◆ Work instructions ◆
Within the records below, find each line that holds the string "ubuntu", then copy it.

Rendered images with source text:
+--
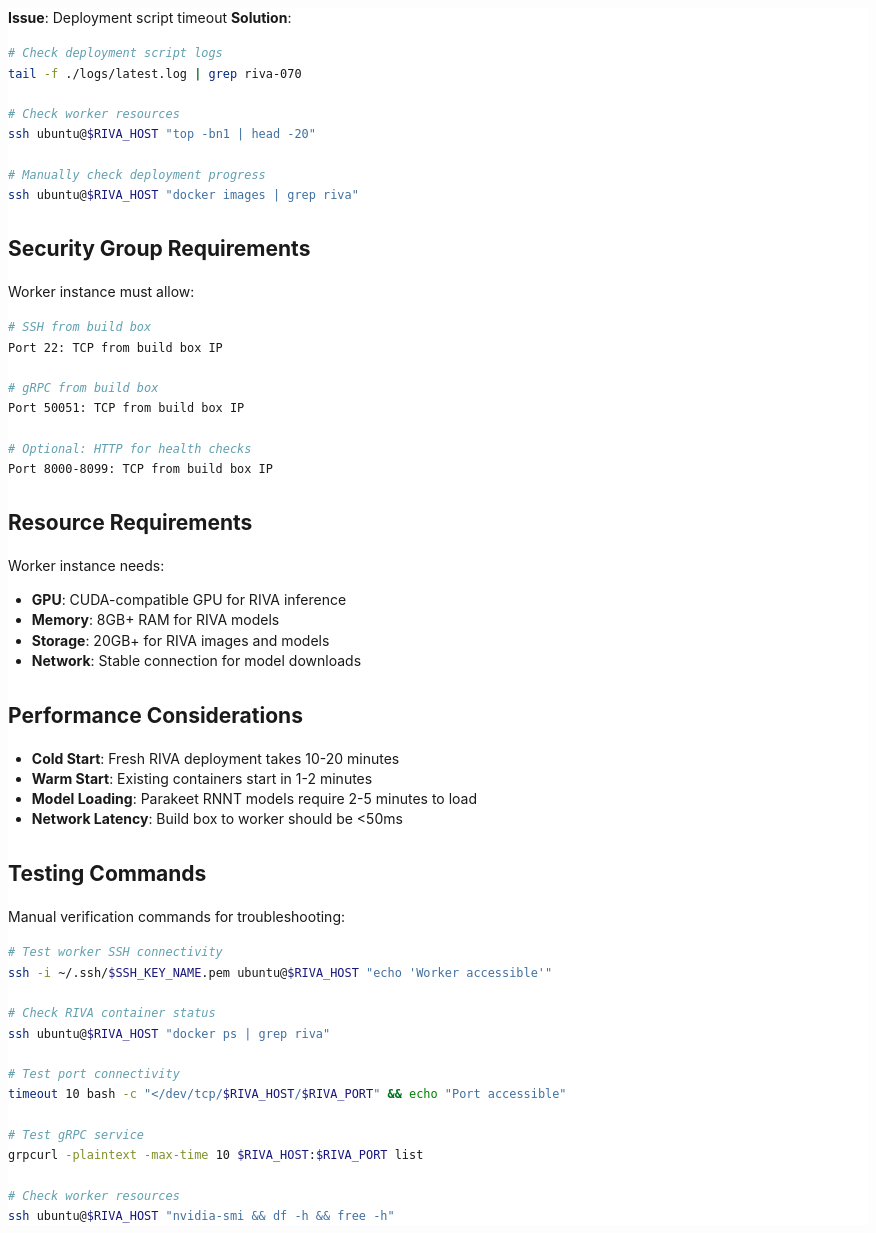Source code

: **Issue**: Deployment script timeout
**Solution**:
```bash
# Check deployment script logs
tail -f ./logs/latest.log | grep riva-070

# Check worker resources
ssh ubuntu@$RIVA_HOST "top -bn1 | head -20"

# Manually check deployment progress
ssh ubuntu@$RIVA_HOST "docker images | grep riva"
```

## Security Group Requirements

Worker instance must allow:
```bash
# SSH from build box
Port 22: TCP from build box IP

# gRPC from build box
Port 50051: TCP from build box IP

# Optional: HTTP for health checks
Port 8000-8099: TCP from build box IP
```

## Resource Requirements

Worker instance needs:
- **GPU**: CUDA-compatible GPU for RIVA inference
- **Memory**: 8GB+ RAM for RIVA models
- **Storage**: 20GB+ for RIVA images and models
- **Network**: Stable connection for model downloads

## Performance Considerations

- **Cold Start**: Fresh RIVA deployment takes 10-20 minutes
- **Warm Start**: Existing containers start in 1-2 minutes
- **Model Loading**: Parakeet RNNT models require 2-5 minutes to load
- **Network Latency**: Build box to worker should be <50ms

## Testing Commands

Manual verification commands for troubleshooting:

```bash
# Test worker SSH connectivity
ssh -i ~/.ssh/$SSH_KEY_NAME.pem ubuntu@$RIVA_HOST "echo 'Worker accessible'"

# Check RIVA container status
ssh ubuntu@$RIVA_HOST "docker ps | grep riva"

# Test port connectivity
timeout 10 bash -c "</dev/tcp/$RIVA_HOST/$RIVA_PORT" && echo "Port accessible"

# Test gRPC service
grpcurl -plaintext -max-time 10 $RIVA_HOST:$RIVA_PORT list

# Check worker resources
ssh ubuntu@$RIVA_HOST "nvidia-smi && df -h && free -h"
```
+--
◆ Exercise output ◆
ssh ubuntu@$RIVA_HOST "top -bn1 | head -20"
ssh ubuntu@$RIVA_HOST "docker images | grep riva"
ssh -i ~/.ssh/$SSH_KEY_NAME.pem ubuntu@$RIVA_HOST "echo 'Worker accessible'"
ssh ubuntu@$RIVA_HOST "docker ps | grep riva"
ssh ubuntu@$RIVA_HOST "nvidia-smi && df -h && free -h"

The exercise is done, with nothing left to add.